È il titolo del libro dello storico Toni Ricciardi, dell’Università di Ginevra, scritto in occasione del 50° anniversario della tragedia di Mattmark. Le celebrazioni ufficiali della ricorrenza si sono svolte a Briga e a Saas-Almagell, lo scorso 29 e 30 agosto, nel Cantone del Vallese, dove fu costruita la più grande diga di terra e pietra dell’Europa: 120 mt. di altezza, 780 mt. di lunghezza, per un volume di 10.500.000 metri cubi. La diga si trova a 2120 mt di altezza s.l.m. sotto il ghiacciaio dell’Allalin. Il bacino creato dallo sbarramento, il Mattmarksee ha un volume massimo di 101 milioni di metri cubi, una lunghezza di 3 km e un’altitudine massima di 2197 mt s.l.m. La caduta d’acqua, utilizzata dalla centrale idroelettrica: Kraftwerke Mattmark AG, di Saas-Grund, può arrivare a 150 metri cubi d’acqua al secondo.
La CAVES
Confederazione delle Associazioni Venete in Svizzera – ha deciso, nel suo annuale Convegno, di promuovere una Conferenza aperta a tutta la comunità. Due relatori, il Prof. Domenico Mesiano che illustrerà la mostra fotografica e lo storico Toni Ricciardi che presenterà il suo libro Morire a Mattmark, daranno modo ai convenuti di conoscere e di riflettere sulle cause di quella tragedia che si poteva evitare. L’avvenimento di Mattmark ha una forte analogia con il disastro della diga del Vajont avvenuto il 9 ottobre 1963, dove perirono ben 1917 persone nei comuni di Longarone, Erto e Casso. In ambedue i disastri la sicurezza sul lavoro e le condizioni di vita dei lavoratori erano considerati aspetti secondari rispetto alla fretta di terminare l’opera per un immediato guadagno. Negli anni sessanta, la Svizzera era in pieno sviluppo economico con una elevata richiesta di energia, a quel tempo l’idroelettrica era l’unica fonte. Bisognava fare presto per soddisfare la domanda. A Mattmark, officine, uffici, mense del cantiere e i dormitori erano stati costruiti sulla traiettoria di caduta del ghiacciaio sospeso. Un rischio enorme; perché le autorità avevano dato i permessi? Le imprese avevano monitorato il ghiacciaio come promesso? Alcuni operai stessi avevano fatto presente il pericolo, il ghiacciaio si muoveva. Gli ingegneri svizzeri rispondevano che tutto era sotto controllo: “non siamo in Italia…”, ricordando il disastro provocato con la diga del Vajont solo due anni prima.

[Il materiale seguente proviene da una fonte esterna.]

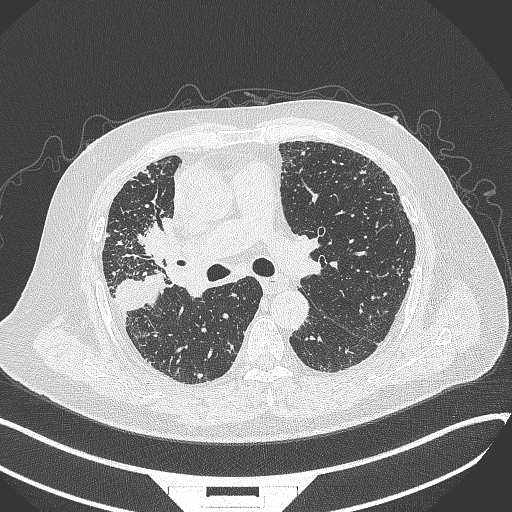
Chest CT, one axial slice; position 207 of 384 along the scan axis; 120 kVp; lung window (W 1500 / L -600 HU); 1 mm slice thickness; 512 × 512 image matrix, field of view 400 × 400 mm. Patient: male, 69 years. Case-level facts recorded for this patient, not image findings: clinical TNM (as recorded): T4 N3 M1.
Structures marked on this image (bounding box drawn by a radiologist):
- lung tumour (recorded histology: adenocarcinoma): box from (x=129, y=207) to (x=190, y=275) px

Durante la conferenza verrà proiettato un documentario di 20 minuti che riassume tutta la storia di un disastro annunciato. Ricordiamo inoltre che la mostra fotografica, già esposta a Bruxelles e in una sala del Senato a Roma, sarà visitabile alla Casa d’Italia di Zurigo, a partire dal 30 di ottobre, per tre settimane. A Mattmark perirono 88 operai, di cui 56 italiani. I comuni più colpiti furono: Belluno e San Giovanni in Fiore.
Il valore dell’associazionismo
Come altre associazioni, anche la CAVES sta portando a termine un progetto per un cambio non solo generazionale, ma anche culturale nel suo direttivo. Il progetto, proposto da un giovane architetto, Paolo Martinazzo, da cinque anni in Svizzera, è stato denominato: “lavori in corso”. Tutto è cambiato rispetto al passato: la società, il lavoro, i bisogni della gente e il modo di comunicare. L’associazionismo rimane però sempre un importante valore sociale, nessun mezzo di comunicazione potrà sostituire il rapporto umano delle persone. L’associazionismo ha anche il compito di tenere viva la memoria, perché senza conoscere le proprie radici e la propria storia non si va da nessuna parte. Per questo motivo la prima generazione, con questo Convegno sulla tragedia di Mattmark vuol consegnare un pezzo di storia dell’emigrazione italiana in Svizzera alle nuove generazioni.